Bush rearranged the chairs for Hu's lunch so the two sat  next to each other, instead of several seats apart as protocol  recommends, and Bush talked at length about North Korea and  its nuclear weapons programme, said Haenle.

Soon after, Hu sent an envoy to Pyongyang to pass on Bush's demands on curbing nuclear activities and offers for  talks.

Beijing did not shift its basic stance on North Korea, but it became a bit more cooperative with Washington.

"Something similar could happen with Obama, and frankly  North Korea should feel a little nervous," said Haenle.

Beijing shows every sign of sticking by Pyongyang, which it sees as a buffer against the US and its allies. Obama may  coax a bit more flexibility from Hu, but not a turn-around.

"I think the Chinese have decided the situation is more  precarious than it's ever been," Haenle said of North Korea.

Above all, Hu wants no surprises.

Chinese officials preparing for his visit fear protests and unanticipated official US comments over China's human rights record, especially about the jailed Nobel Peace Prize-winner Liu Xiaobo, said a Beijing-based researcher who has spoken to Chinese officials about the trip.

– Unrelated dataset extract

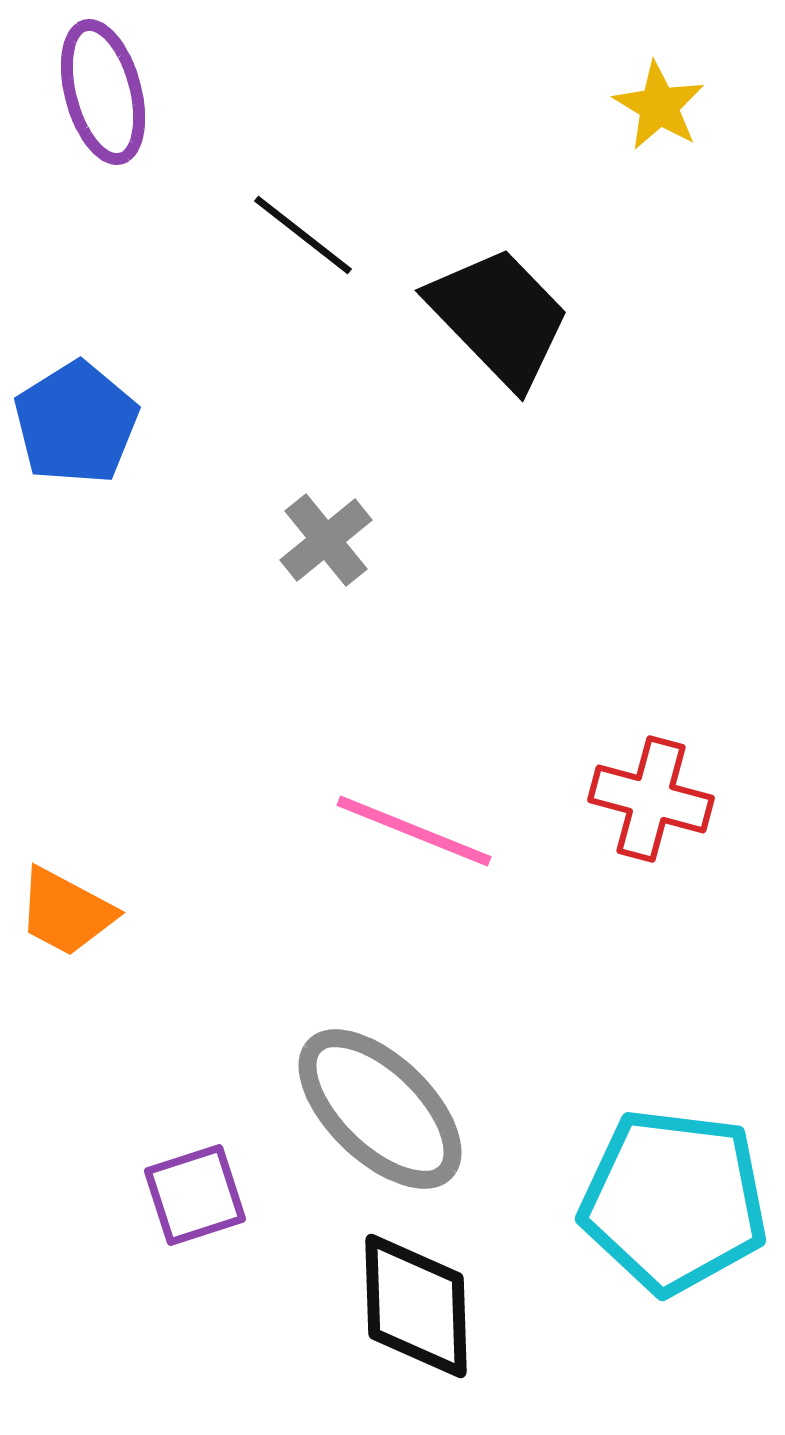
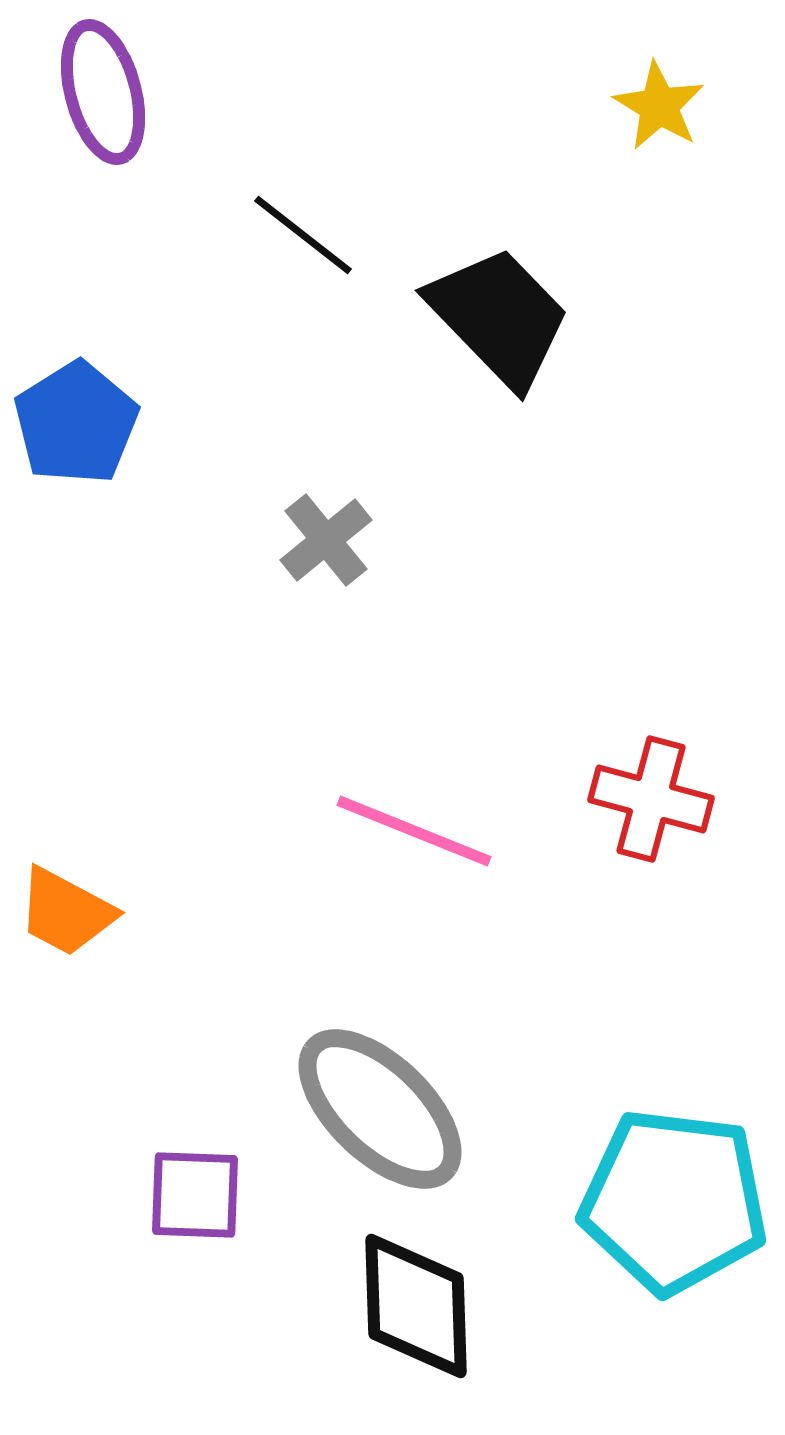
purple square: rotated 20 degrees clockwise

The researcher spoke on condition of anonymity, citing the need to protect those sources.                                           

Such drama could spoil images meant to tell the audience  back home that their Communist Party-run government is honoured at the heart of the world's sole superpower.

Beijing also wants to avoid the gaffes that marred Hu's visit to the White House in 2006, when China's national anthem  was announced as that of the "Republic of China", or Taiwan, the island that Beijing calls an illegitimate breakaway.

Hu also stood flustered on the White House lawn while a follower of Falun Gong, a spiritual sect banned in China, shouted accusations at him for three minutes from the press  area.

"They're completely paranoid about things going wrong," said the researcher, speaking of China's diplomats.